Sars has infected more than 2,600 people and caused more than 100 deaths in 20 countries around the world in the past month. In Britain, the fifth patient with the disease, a man admitted to Addenbrooke's hos- pital, Cambridge at the weekend, was stable yesterday.

Many countries have stepped up efforts to contain the disease. Two Chinese runners have been asked to pull out of Sunday's Rotterdam marathon because of concerns about the spread of the virus, which is believed to have originated in China.
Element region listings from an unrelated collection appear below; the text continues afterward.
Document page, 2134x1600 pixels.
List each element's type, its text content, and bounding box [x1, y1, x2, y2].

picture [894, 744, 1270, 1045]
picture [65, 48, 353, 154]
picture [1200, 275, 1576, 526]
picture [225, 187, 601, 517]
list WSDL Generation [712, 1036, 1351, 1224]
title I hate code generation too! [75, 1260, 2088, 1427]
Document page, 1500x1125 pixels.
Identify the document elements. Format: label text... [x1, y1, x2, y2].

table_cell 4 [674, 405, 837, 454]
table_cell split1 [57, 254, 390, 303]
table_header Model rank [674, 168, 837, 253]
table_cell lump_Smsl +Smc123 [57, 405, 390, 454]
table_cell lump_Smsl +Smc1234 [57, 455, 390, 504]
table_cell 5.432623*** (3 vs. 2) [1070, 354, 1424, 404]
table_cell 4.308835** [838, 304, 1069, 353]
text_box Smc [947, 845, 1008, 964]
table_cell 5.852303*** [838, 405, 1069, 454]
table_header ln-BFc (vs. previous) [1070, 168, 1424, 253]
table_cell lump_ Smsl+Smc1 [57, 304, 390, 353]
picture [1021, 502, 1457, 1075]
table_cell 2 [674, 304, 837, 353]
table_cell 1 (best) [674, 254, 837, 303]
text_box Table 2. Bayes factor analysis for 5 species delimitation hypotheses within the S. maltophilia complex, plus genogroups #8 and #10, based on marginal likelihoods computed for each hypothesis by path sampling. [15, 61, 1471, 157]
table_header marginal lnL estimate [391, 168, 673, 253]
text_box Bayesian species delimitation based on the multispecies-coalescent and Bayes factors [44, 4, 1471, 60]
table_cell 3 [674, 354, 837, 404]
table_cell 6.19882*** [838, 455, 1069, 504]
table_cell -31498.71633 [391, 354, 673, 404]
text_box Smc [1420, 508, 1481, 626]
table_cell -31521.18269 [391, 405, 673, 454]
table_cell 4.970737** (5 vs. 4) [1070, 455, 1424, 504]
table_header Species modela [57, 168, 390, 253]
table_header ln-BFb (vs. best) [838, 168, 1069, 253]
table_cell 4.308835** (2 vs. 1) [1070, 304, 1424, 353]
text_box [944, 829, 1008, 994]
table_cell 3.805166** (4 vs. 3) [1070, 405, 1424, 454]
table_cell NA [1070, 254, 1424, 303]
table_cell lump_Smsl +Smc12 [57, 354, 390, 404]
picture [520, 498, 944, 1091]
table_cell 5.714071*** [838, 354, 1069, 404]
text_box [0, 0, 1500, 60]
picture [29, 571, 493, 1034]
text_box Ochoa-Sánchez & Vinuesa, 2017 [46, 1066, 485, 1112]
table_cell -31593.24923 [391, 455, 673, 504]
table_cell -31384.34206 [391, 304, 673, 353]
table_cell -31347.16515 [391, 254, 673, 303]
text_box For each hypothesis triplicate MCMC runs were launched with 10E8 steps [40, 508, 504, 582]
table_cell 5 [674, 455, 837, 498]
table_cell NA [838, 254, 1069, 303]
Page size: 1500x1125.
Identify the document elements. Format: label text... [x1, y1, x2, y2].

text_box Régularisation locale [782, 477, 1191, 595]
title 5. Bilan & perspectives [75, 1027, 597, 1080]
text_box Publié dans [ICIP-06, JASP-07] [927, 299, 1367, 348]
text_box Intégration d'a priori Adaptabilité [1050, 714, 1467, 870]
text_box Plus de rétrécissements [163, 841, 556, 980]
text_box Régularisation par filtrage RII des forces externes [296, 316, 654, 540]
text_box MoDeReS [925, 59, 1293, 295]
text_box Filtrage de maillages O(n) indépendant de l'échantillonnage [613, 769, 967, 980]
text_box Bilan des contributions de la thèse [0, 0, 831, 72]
The Singapore government said web-based cameras might be used to enforce home quarantine orders on those who had had close contact with Sars patient. Singapore reported five more cases yesterday, bringing the total to 118 with nine deaths.

In Thailand, Thaksin Shinawatra, the Prime Minister, promised to pay one million baht (£15,000) to the family of anyone who died of Sars. He was trying to demonstrate confidence in the measures taken to curb the disease.

In Guangdong, the southern Chinese province thought to have been the source of the outbreak, Huang Qingdao, the director of the provincial health department, said yesterday that the rate of new infections was slowing and that the disease was "effectively controlled". There were 21 cases in the first week of April compared with 344 in the month of March and 688 in February, he said.